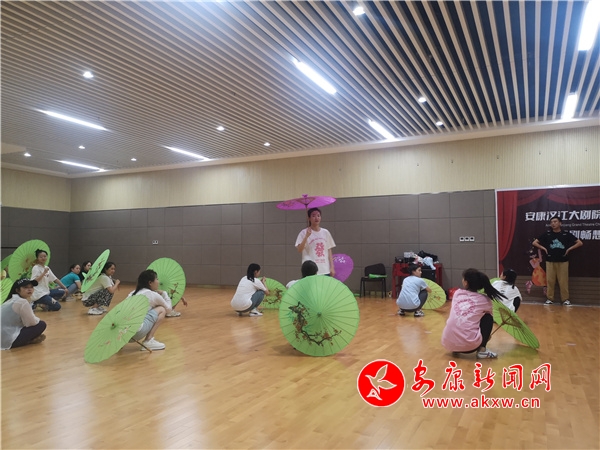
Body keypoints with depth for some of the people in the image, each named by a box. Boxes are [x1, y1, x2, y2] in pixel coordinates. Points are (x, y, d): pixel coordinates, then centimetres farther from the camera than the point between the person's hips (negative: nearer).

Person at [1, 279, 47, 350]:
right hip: (9, 340, -10)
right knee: (41, 324, -7)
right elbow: (32, 323, -10)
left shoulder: (12, 300, 15)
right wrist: (37, 319, 10)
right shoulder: (22, 302, -16)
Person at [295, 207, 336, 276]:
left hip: (325, 271, 4)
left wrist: (332, 267, 6)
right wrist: (306, 236, -24)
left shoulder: (325, 232, 8)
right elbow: (299, 250, -14)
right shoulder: (304, 233, -4)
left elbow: (329, 251, 12)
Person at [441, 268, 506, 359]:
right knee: (488, 318, 19)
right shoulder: (485, 300, 8)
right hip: (468, 345, -4)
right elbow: (489, 317, 28)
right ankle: (482, 350, 12)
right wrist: (487, 334, 48)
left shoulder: (457, 293, 14)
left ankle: (455, 349, 20)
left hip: (448, 342, 4)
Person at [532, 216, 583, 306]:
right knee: (550, 280, 1)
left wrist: (569, 249, 0)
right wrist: (544, 249, 0)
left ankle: (566, 299, 9)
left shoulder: (566, 234, 2)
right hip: (550, 261, 1)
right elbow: (534, 243, 8)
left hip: (563, 261, -1)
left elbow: (580, 243, 5)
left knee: (563, 281, 0)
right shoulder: (547, 234, 3)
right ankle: (549, 299, 8)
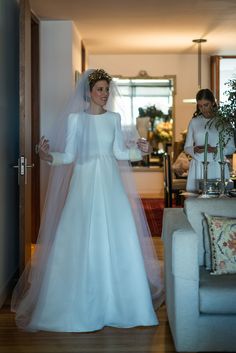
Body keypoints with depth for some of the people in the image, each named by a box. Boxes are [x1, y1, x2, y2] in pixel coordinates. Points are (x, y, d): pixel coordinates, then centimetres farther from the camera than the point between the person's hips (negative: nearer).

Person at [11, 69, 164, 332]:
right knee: (82, 242, -3)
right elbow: (68, 155, -2)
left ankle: (116, 300, 14)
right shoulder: (75, 118, 1)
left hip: (111, 183, 3)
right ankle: (82, 303, 9)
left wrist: (139, 150, -6)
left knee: (117, 240, 0)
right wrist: (48, 156, -20)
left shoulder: (114, 118, 10)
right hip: (85, 183, -3)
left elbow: (119, 152, 9)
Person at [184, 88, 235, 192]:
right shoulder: (194, 122, 8)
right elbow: (187, 147, 11)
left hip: (216, 167, -1)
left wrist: (215, 150, -15)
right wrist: (194, 149, -10)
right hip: (198, 167, 1)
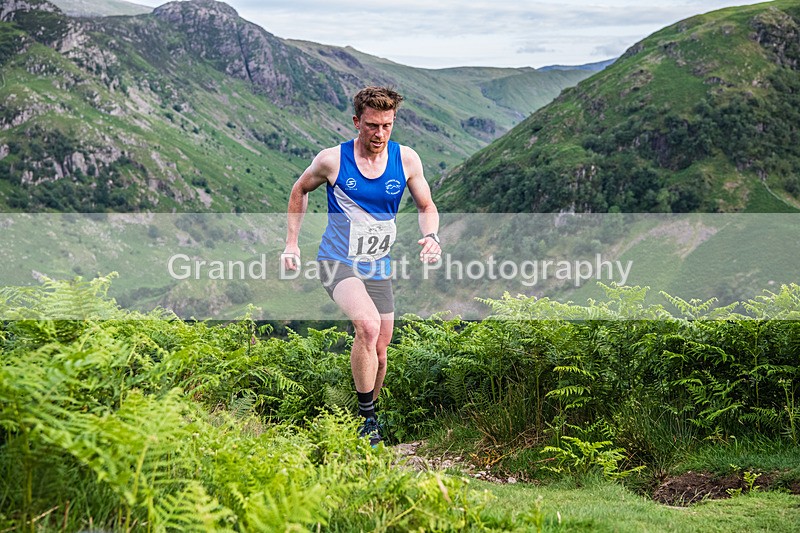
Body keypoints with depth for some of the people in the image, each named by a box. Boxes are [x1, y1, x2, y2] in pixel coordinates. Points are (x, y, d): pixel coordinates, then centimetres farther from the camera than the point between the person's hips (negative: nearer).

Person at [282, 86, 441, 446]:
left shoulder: (406, 159, -2)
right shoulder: (332, 160, -8)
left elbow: (426, 206, 9)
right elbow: (300, 190, 10)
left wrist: (431, 236, -12)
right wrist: (291, 241, 6)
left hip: (378, 267, 4)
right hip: (337, 261, -4)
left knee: (379, 353, 8)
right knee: (368, 325, -29)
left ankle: (366, 416, 31)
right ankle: (367, 417, -17)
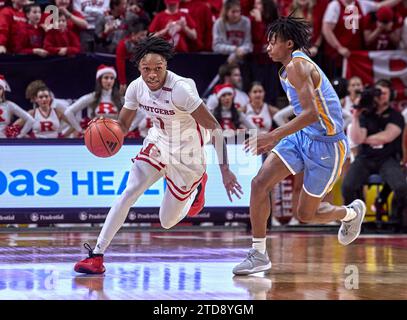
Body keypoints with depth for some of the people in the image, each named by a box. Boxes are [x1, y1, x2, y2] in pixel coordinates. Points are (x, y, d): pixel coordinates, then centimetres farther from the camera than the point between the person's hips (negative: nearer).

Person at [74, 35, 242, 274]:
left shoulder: (180, 89, -32)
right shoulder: (137, 87, -14)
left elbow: (214, 127, -28)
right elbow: (122, 124, 1)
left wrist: (225, 170, -31)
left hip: (187, 155, -4)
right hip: (158, 144, 4)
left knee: (168, 222, 7)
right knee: (128, 194, -17)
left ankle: (196, 186, 38)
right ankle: (97, 255, -12)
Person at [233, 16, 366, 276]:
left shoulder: (298, 66, -20)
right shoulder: (289, 69, 11)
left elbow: (311, 113, -31)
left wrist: (273, 136, -33)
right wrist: (276, 139, 21)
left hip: (326, 145, -9)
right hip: (302, 137, 9)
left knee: (306, 214, 5)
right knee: (260, 183, -10)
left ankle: (352, 212, 36)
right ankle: (259, 255, -4)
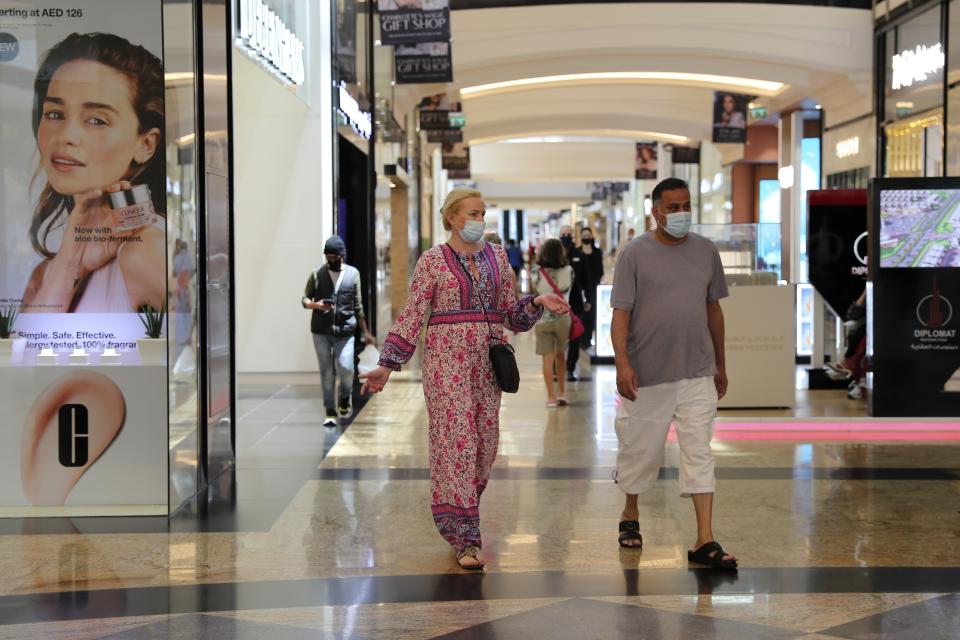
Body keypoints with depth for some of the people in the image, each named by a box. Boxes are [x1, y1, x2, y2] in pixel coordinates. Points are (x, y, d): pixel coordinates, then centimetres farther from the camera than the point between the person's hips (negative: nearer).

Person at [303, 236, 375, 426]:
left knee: (346, 369, -10)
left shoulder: (353, 274, 6)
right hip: (321, 331, 0)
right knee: (326, 371, 2)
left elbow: (358, 306, 12)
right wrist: (316, 305, -14)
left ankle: (344, 399, 20)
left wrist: (365, 332, 12)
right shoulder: (317, 274, 4)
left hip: (345, 332, 0)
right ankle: (330, 412, 11)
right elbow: (305, 299, 10)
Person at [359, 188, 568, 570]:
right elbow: (412, 315, -3)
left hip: (488, 361, 5)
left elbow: (511, 314, 16)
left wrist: (537, 303, -4)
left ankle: (459, 518, 26)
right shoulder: (433, 260, -1)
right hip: (447, 358, -5)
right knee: (457, 439, -10)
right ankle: (465, 538, -7)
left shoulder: (497, 257, 12)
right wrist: (387, 365, -9)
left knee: (486, 442, 6)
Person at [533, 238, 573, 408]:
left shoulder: (539, 273, -8)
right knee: (561, 355, 19)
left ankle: (551, 397, 0)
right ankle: (561, 393, 22)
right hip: (562, 317, 1)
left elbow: (536, 289, 5)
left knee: (548, 359, 2)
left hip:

§ TASK TO CARRY OUT
When you reach the line with "right shoulder: (194, 122, 8)" in the records above, start writing out each line exactly, and stop after the line with "left wrist: (431, 236, -12)". Pictures stay out.

§ SOLVED EXERCISE
right shoulder: (194, 122, 8)
right elbow: (187, 147, 11)
left hip: (216, 167, -1)
left wrist: (215, 150, -15)
right wrist: (194, 149, -10)
right hip: (198, 167, 1)
Body keypoints with depth for some of the people in the image, each named by a box. Boxes are [x1, y1, x2, y2] in pixel coordinates. Points are (x, y, d): pixel coordinates, then centimetres farther from the camera than the point between the person's hips (negative: nearer).

Person at [282, 86, 441, 446]:
left shoulder: (406, 159, -2)
right shoulder: (332, 160, -8)
left elbow: (426, 206, 9)
right elbow: (300, 190, 10)
left wrist: (431, 236, -12)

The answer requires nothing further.